Dans la presse arabe, on prend acte de l'avance de François Hollande sur le président sortant Nicolas Sarkozy à l'occasion de ce premier tour de la présidentielle. L'Orient-Le Jour à Beyrouth titre sur "une France plus rose que bleue" . Ce qui étonne, c'est évidemment la percée de Marine Le Pen, une "grosse surprise de l'extrème-droite qui prend du poids dans la balance" des forces de droite, constate le journal libanais Al-Nahar.
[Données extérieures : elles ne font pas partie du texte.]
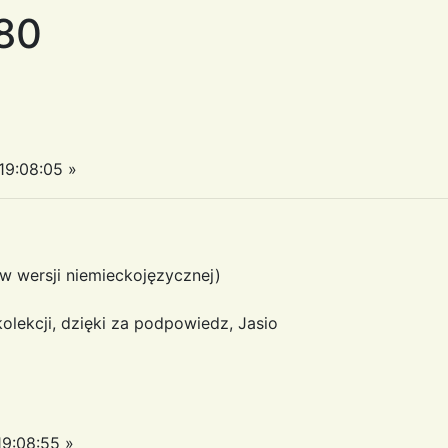
a80
9:08:05 »
 (w wersji niemieckojęzycznej)
olekcji, dzięki za podpowiedz, Jasio
9:08:55 »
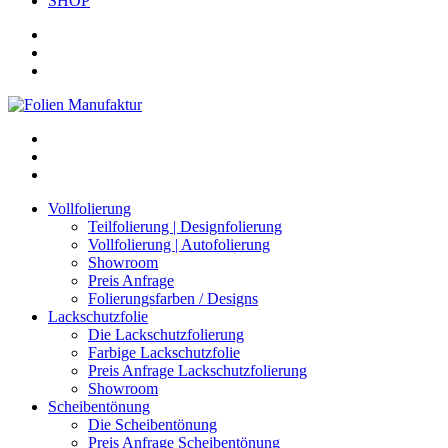
SHOP
Vollfolierung
Teilfolierung | Designfolierung
Vollfolierung | Autofolierung
Showroom
Preis Anfrage
Folierungsfarben / Designs
Lackschutzfolie
Die Lackschutzfolierung
Farbige Lackschutzfolie
Preis Anfrage Lackschutzfolierung
Showroom
Scheibentönung
Die Scheibentönung
Preis Anfrage Scheibentönung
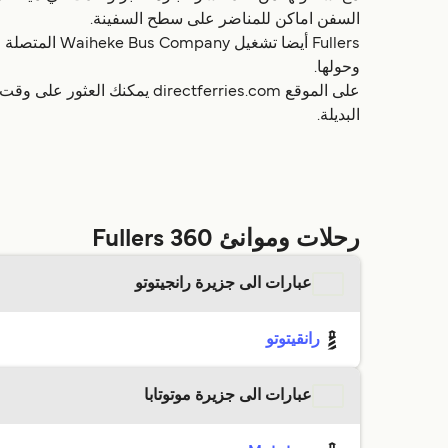
السفن اماكن للمناضر على سطح السفينة.
وحولها.
البديلة.
رحلات وموانئ Fullers 360
عبارات الى جزيرة رانجيتوتو
رانقيتوتو
عبارات الى جزيرة موتوتابا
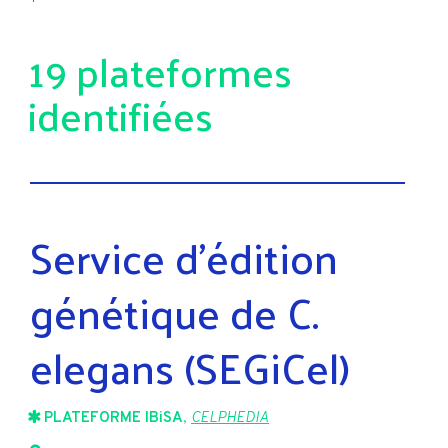
19 plateformes
identifiées
Service d’édition
génétique de C.
elegans (SEGiCel)
PLATEFORME IBiSA
,
CELPHEDIA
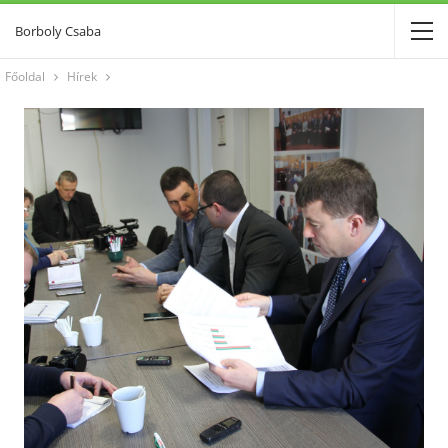
Borboly Csaba
Főoldal
Hírek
Pour beaucoup, c'est Marine Le Pen qui détient la clé du deuxième tour. "La danse du ventre a commencé à qui va séduire les électeurs du Front national" , affirme le quotidien algérien Al- Watan qui poursuit : "immigration, insécurité, ce n'est plus un clin d'oeil au FN mais une drague un peu lourde" , en référence aux déclarations de Jean-François Coppé et de Rachida Dati sur les différents plateaux de télévision le soir des résultats.
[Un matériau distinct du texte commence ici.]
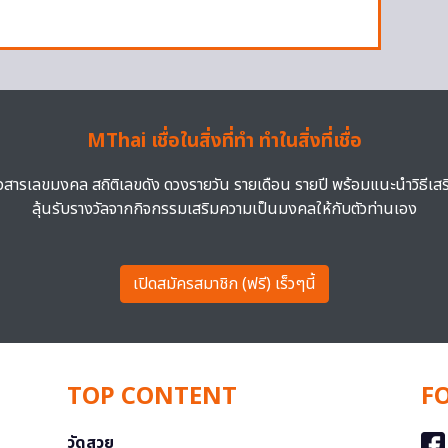
MThai เชื่อในสิ่งที่ทำ ทำในสิ่งที่เชื่อ
าวสารเลขมงคล สถิติเลขดัง ดวงรายวัน รายเดือน รายปี พร้อมแนะนำวิธีเส
ลุ้นรับรางวัลจากกิจกรรมเสริมความเป็นมงคลให้กับตัวท่านเอง
เปิดสมัครสมาชิก (ฟรี) เร็วๆนี้
TOP CONTENT
F
วัดสวย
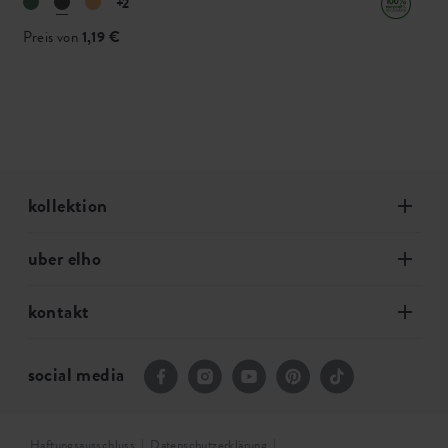
+2
Preis von
1,19 €
kollektion
uber elho
kontakt
social media
Haftungsausschluss
Datenschutzerklärung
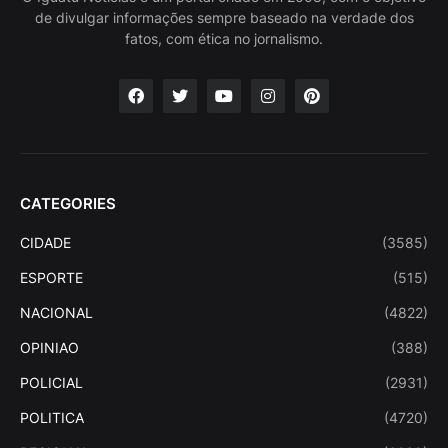
de divulgar informações sempre baseado na verdade dos
fatos, com ética no jornalismo.
CATEGORIES
CIDADE
(3585)
ESPORTE
(515)
NACIONAL
(4822)
OPINIAO
(388)
POLICIAL
(2931)
POLITICA
(4720)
Un autre quotidien algérien, La Liberté, estime que la campagne droitière de Nicolas Sarkozy a montré ses limites : " après avoir cru que les Français lui seraient reconnaissants de son action au niveau européen face à la crise de la dette, il a changé de stratégie pour mener une campagne agressive, à droite, tout axé sur les valeurs, la sécurité et l'immigration. Sa remontée dans les sondages dans la foulées des tueries de Toulouse et de Montauban s'est, cependant, enrayée net lors des dernières semaines."

Le journal Al-Safir de Beyrouth écrit, sous la plume de Nasri Al-Sayegh, que "Sarkozy a défendu un avenir alors que Hollande a tapé sur les cinq années passées" . Dans son édito intitulé "les élections en France... elles ne nous ressemblent pas" , le journaliste envie le citoyen français qui vote "en fonction de ses intérêts" , et non pas en fonction "de son appartenance biologique à une tribu, un clan ou une confession," comme c'est le cas dans les pays du Moyen-Orient.

On sait que les présidents français ont toujours eu la cote au pays du Cèdre. L'Orient-Le Jour rapporte que Nicolas Sarkozy a été plébiscité avec un score spectaculaire : 54,47% des suffrages des Français installés au Liban contre 19,81% pour François Hollande. Au Liban, il n'y a pas besoin de deuxième tour!